*Exercise:* Quote each line of the material verbatim, without the pictures.
****************
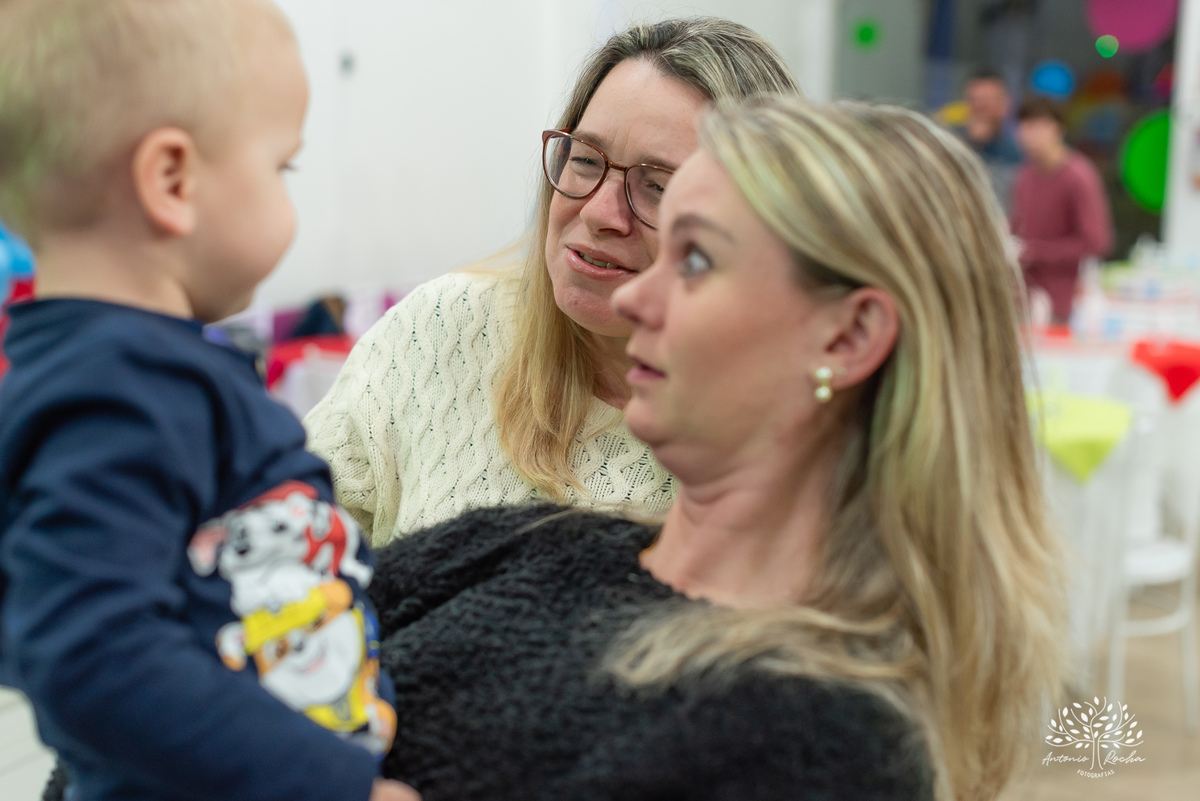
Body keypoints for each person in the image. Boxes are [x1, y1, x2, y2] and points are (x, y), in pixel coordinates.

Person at [362, 96, 1068, 800]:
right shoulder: (529, 541)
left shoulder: (825, 743)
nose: (638, 298)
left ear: (848, 337)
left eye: (695, 259)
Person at [0, 2, 417, 800]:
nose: (287, 191)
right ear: (173, 180)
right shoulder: (116, 391)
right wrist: (330, 786)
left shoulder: (113, 368)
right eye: (280, 167)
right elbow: (88, 652)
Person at [304, 18, 799, 546]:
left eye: (657, 187)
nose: (599, 211)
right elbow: (276, 546)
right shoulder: (438, 330)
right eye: (586, 160)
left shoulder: (792, 442)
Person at [1011, 96, 1113, 324]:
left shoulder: (1079, 176)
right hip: (1026, 299)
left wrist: (1035, 251)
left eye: (1036, 126)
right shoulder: (1025, 174)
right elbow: (1020, 224)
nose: (1029, 135)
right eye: (1024, 127)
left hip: (1066, 302)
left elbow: (1096, 242)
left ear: (1057, 129)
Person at [952, 68, 1023, 212]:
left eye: (988, 101)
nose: (981, 108)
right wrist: (970, 144)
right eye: (976, 101)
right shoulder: (953, 147)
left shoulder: (1021, 151)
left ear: (1005, 104)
****************
*Result below:*
Body keypoints for each person in the image. Boxes are [x1, y1, x2, y2] and points are (x, y), in pixel coordinates.

Person at [362, 96, 1068, 800]:
right shoulder: (529, 541)
left shoulder: (825, 743)
nose: (638, 298)
left ear: (848, 337)
left eye: (695, 259)
Person at [0, 2, 417, 800]:
nose: (287, 191)
right ear: (173, 180)
right shoulder: (116, 391)
right wrist: (330, 786)
left shoulder: (113, 368)
right eye: (280, 167)
right elbow: (88, 652)
Person at [304, 18, 799, 546]:
left eye: (657, 187)
nose: (599, 211)
right elbow: (276, 546)
right shoulder: (438, 330)
right eye: (586, 160)
left shoulder: (792, 442)
Person at [1011, 96, 1113, 324]:
left shoulder: (1079, 176)
right hip: (1026, 299)
left wrist: (1035, 251)
left eye: (1036, 126)
right shoulder: (1025, 174)
right elbow: (1020, 224)
nose: (1029, 135)
right eye: (1024, 127)
left hip: (1066, 302)
left elbow: (1096, 242)
left ear: (1057, 129)
Person at [952, 68, 1023, 212]:
left eye: (988, 101)
nose: (981, 108)
right wrist: (970, 144)
right eye: (976, 101)
right shoulder: (953, 147)
left shoulder: (1021, 151)
left ear: (1005, 104)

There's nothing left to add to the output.